--- START OF Document extract ---

The apartment of Daniel Grataloup is simply mesmerising, the manifestation of his grand vision, one that encompassed architecture, design and the arts, fine and applied. This little cocoon has been constructed in a sought-after 1960s block designed by the Geneva-born architect André Gaillard. On the ground floor, we encounter a generously glazed hall, a doorman, foyers, event rooms and a swimming pool. Marble veneer covers the reinforced-concrete pillars and balconies. Grataloup moved into this apartment as a tenant and had fully renovated the space by 1968, transforming the strip windows, typical of the building’s International Style, into port-hole-like ones now distributed across the entire curved and faceted interior.
Soon after finishing his studies at the Ecole des Beaux-Arts in Paris and getting his degree from Les Arts Décoratifs, Grataloup applied for a key building-design patent in 1966. Known internationally as the ‘gunning’ or ‘shotcrete’ technique (concrete sprayed at high velocity), it gained popularity around Switzerland, especially among engineers tasked with building the country’s many tunnels (essential because of the country’s topography), and survives in a handful of buildings in Geneva. A creator of singular works of art, Grataloup (b.1937) was a pioneer of ‘prospective architecture’, which was the talk of the lake-side Swiss city in the early 1970s and championed by fellow architects Pascal Häusermann and Jean-Louis Chanéac. He was inspired by what the theoretician Michel Ragon calls ‘architecture-sculpture’, bringing together the use of ‘moulded form’ and the concept of ‘multi-hull urban planning’, discussed further below. Invited there by Jacqueline Jeanneret, Le Corbusier’s granddaughter, the young architect left the south of France for Geneva in 1968. His architectural explorations were well received across the border, and the next year he built the Temple Saint-Jean at La-Chaux-de-Fonds. It was the perfect opportunity for him to apply his patented concrete technique within a metal trellis framework. For this religious monument, Grataloup erected a spiral, ellipsoid building devoid of sharp angles. Having worked with architect Jacques Couëlle, known for his chic Provençal villas, the French- man flourished in Geneva’s more affluent social scene, and in 1972, started receiving requests to design private homes.
Grataloup’s apartment is the apotheosis of his signature style: ‘In the living room, I had some chairs sculpted on site. In the dining room, I wanted a warm atmosphere, so I did the whole thing in copper.’ He is accustomed to designing right down to the last detail, a perfect example being the doors in his home. ‘I wanted every [one] to be a work of art in itself.’ When dreaming up houses like the one at Anières (1972), the architectural volume is determined by the surrounding landscape, the trajectory of the sun and above all by the movements and daily habits of its occupants. He followed up this project by completing a series of villas in Grand-Saconnex (1974), Conches (1976) and Lissieu (1975), north of Lyon. With the latter, despite some reluctance from the local authorities, he was able to truly assert his radical vision. And those houses of his that remain inhabited have proven remarkably durable and ahead of their time in terms of ecological sustainability.

--- END OF Document extract ---

Work to complete
1. According to the article on Daniel Grataloup, what year did he apply for his building-design patent?
2. Write out everything in the article on Daniel Grataloup from "The apartment of" down to "and faceted interior.", and switch "cocoon" to "nest".
3. Resume the article on Daniel Grataloup from the point where it ends.
The records that come after this come from a different source.

--- START OF Material supplied ---

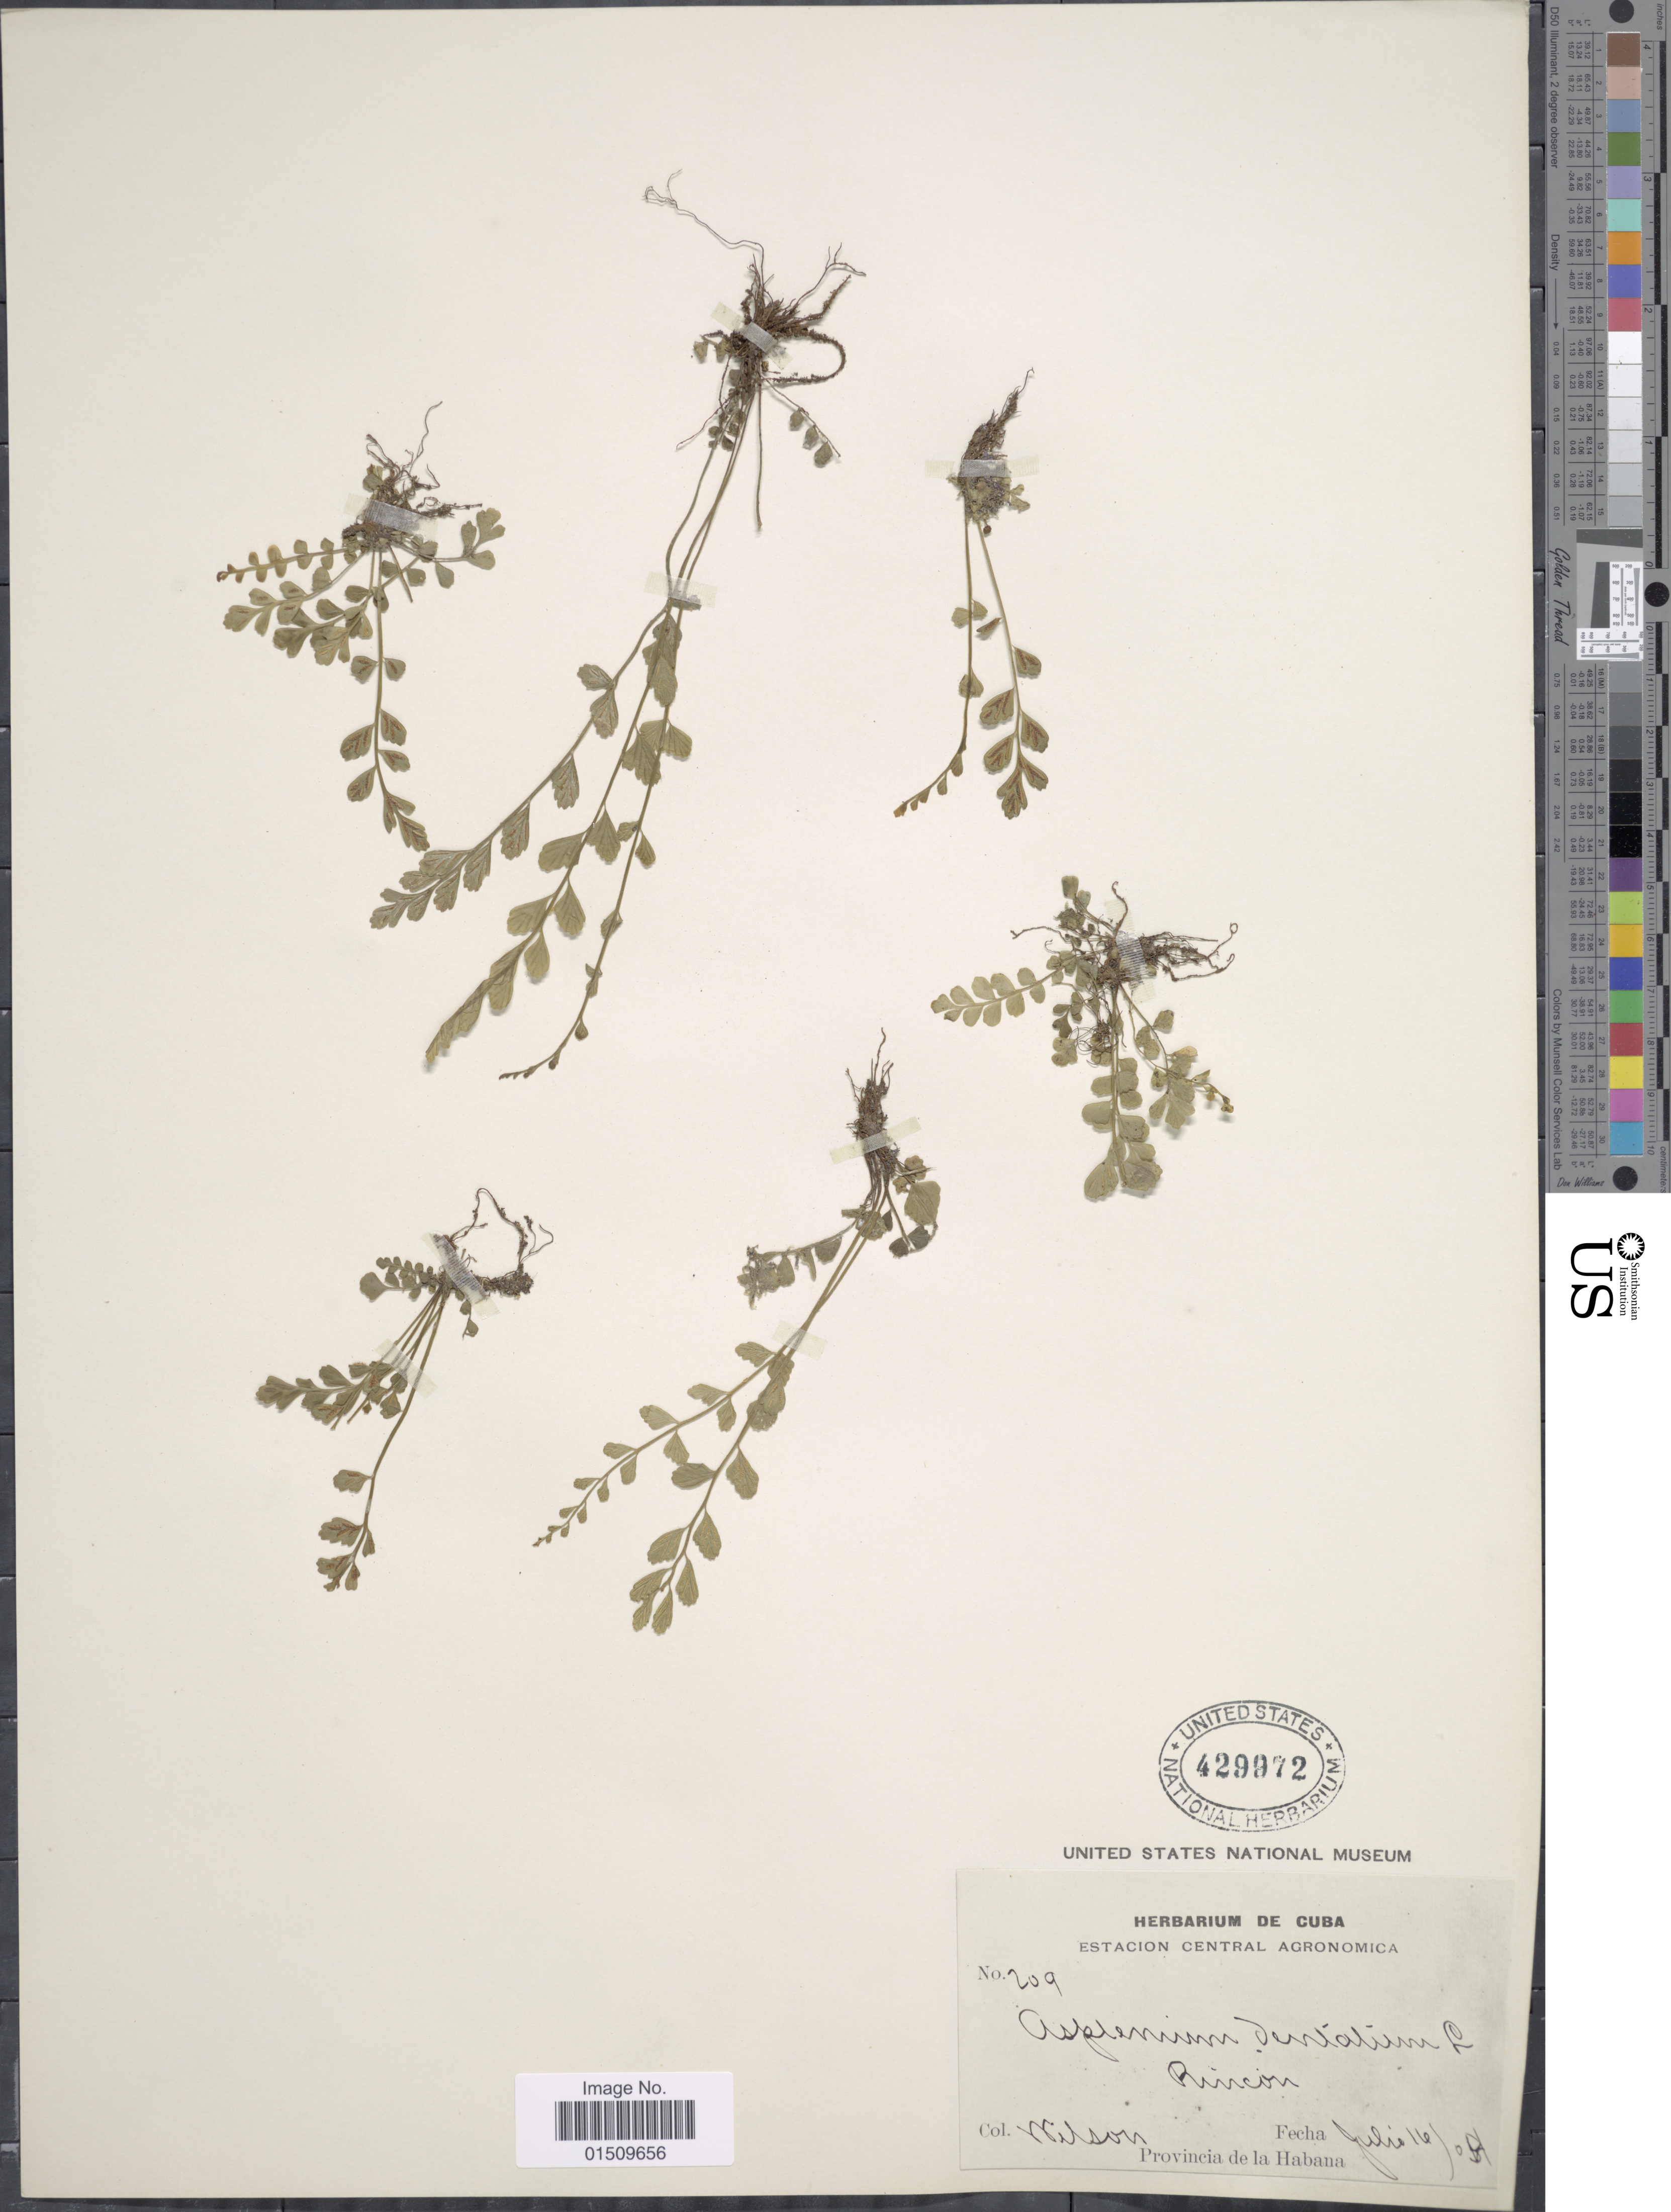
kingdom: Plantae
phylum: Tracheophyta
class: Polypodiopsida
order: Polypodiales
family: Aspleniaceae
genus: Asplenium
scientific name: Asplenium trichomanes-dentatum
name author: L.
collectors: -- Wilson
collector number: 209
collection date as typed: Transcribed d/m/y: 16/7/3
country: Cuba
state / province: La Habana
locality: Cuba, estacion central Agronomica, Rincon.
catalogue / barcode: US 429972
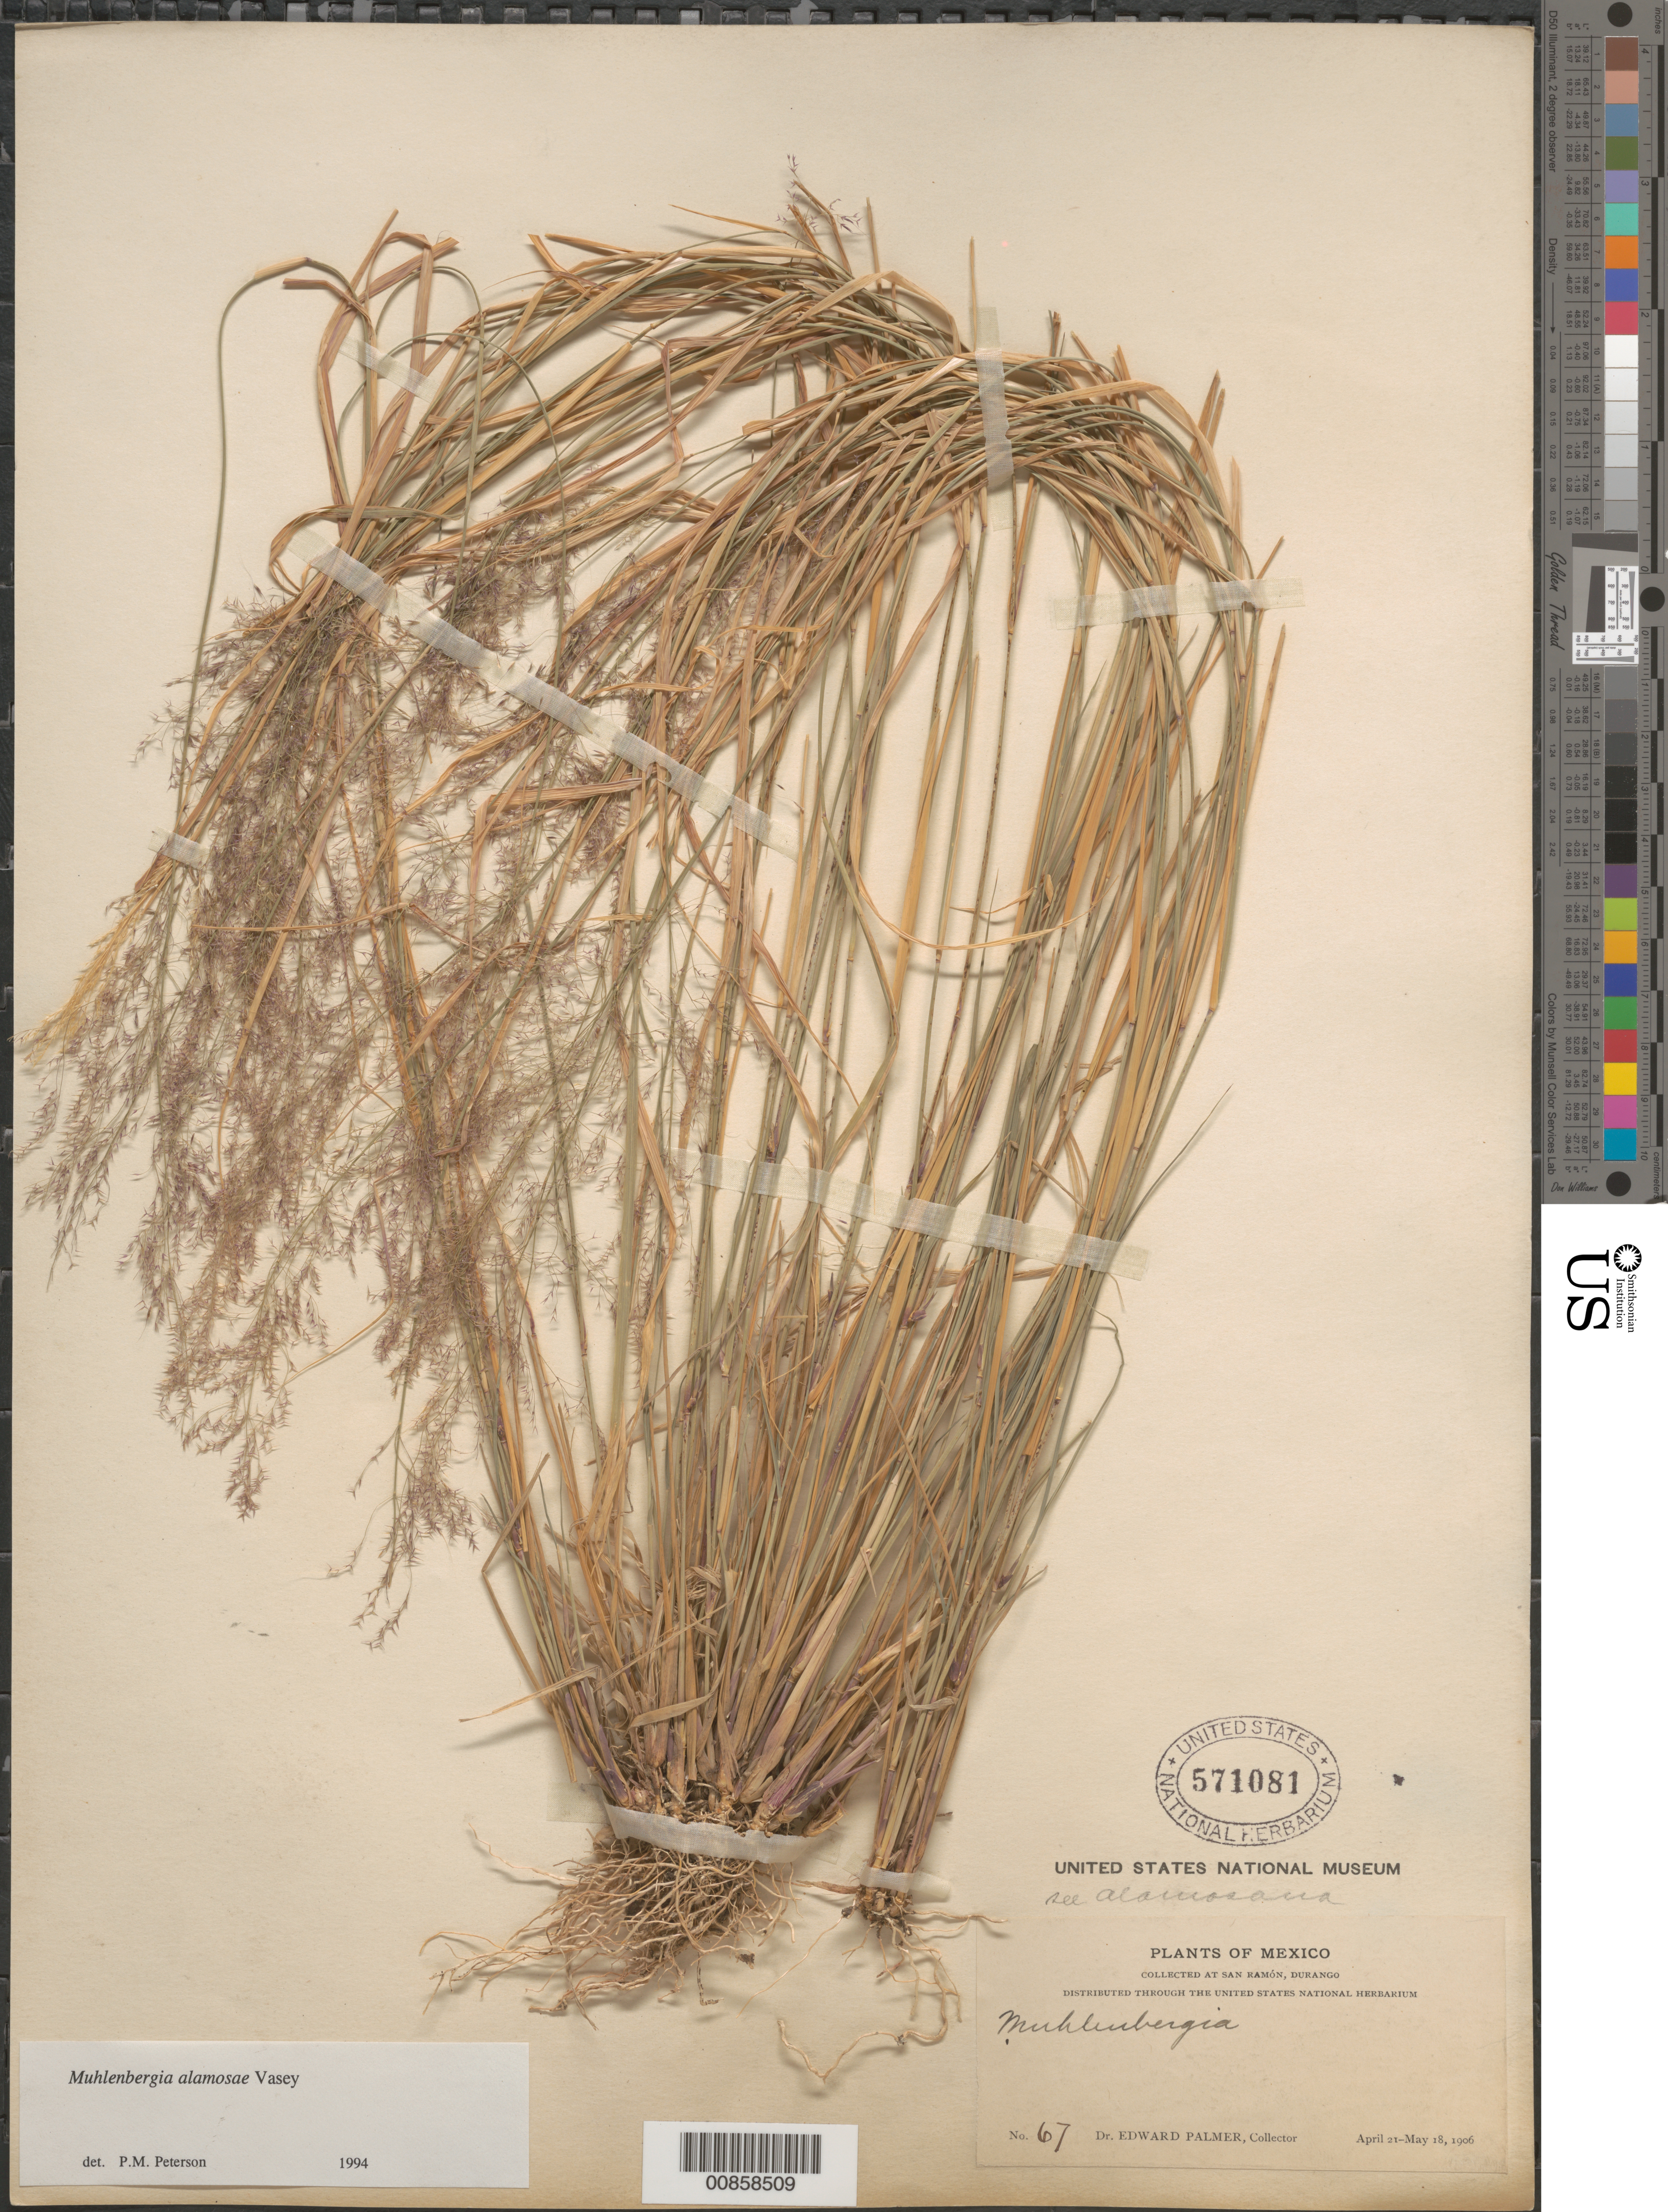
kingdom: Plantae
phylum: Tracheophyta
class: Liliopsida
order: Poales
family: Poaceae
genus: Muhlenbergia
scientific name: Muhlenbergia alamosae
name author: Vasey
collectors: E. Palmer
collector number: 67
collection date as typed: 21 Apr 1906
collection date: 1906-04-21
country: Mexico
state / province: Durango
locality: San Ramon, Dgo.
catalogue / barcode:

--- END OF Material supplied ---

Task answers
1. 1966

2.
The apartment of Daniel Grataloup is simply mesmerising, the manifestation of his grand vision, one that encompassed architecture, design and the arts, fine and applied. This little nest has been constructed in a sought-after 1960s block designed by the Geneva-born architect André Gaillard. On the ground floor, we encounter a generously glazed hall, a doorman, foyers, event rooms and a swimming pool. Marble veneer covers the reinforced-concrete pillars and balconies. Grataloup moved into this apartment as a tenant and had fully renovated the space by 1968, transforming the strip windows, typical of the building’s International Style, into port-hole-like ones now distributed across the entire curved and faceted interior.

3.
In both his own apartment and commissioned works, he incorporates pieces by his favourite artists, such as the large organic tapestries of Klára Kuchta. Grataloup is a lover of fine craftsmanship. ‘I owned some of these objects before building the Geneva apartment, such as the ceramic pieces by Jean-Paul van Lith. I contacted some artists, one example being Jean Latour, who made these large batik fabrics to be used as curtains. When they’re closed, they have the effect of stained-glass windows. I had them made 50 years ago and they’ve kept their colour...’ In what is something of a hallmark, the architect dedicated particular materials to different areas of his home: Grataloup referred above to sheathing his living room in a copper envelope, but he also used plaster there, jutting out, or else sculpted into bas-reliefs and ellipses. The bathroom is a hymn to cork. In techniques he developed himself, the architect modelled these materials with a great eye for detail. The furniture integrated into the living room is made of fibreglass and epoxy resin, while engraved lead forms his kitchen cupboard doors.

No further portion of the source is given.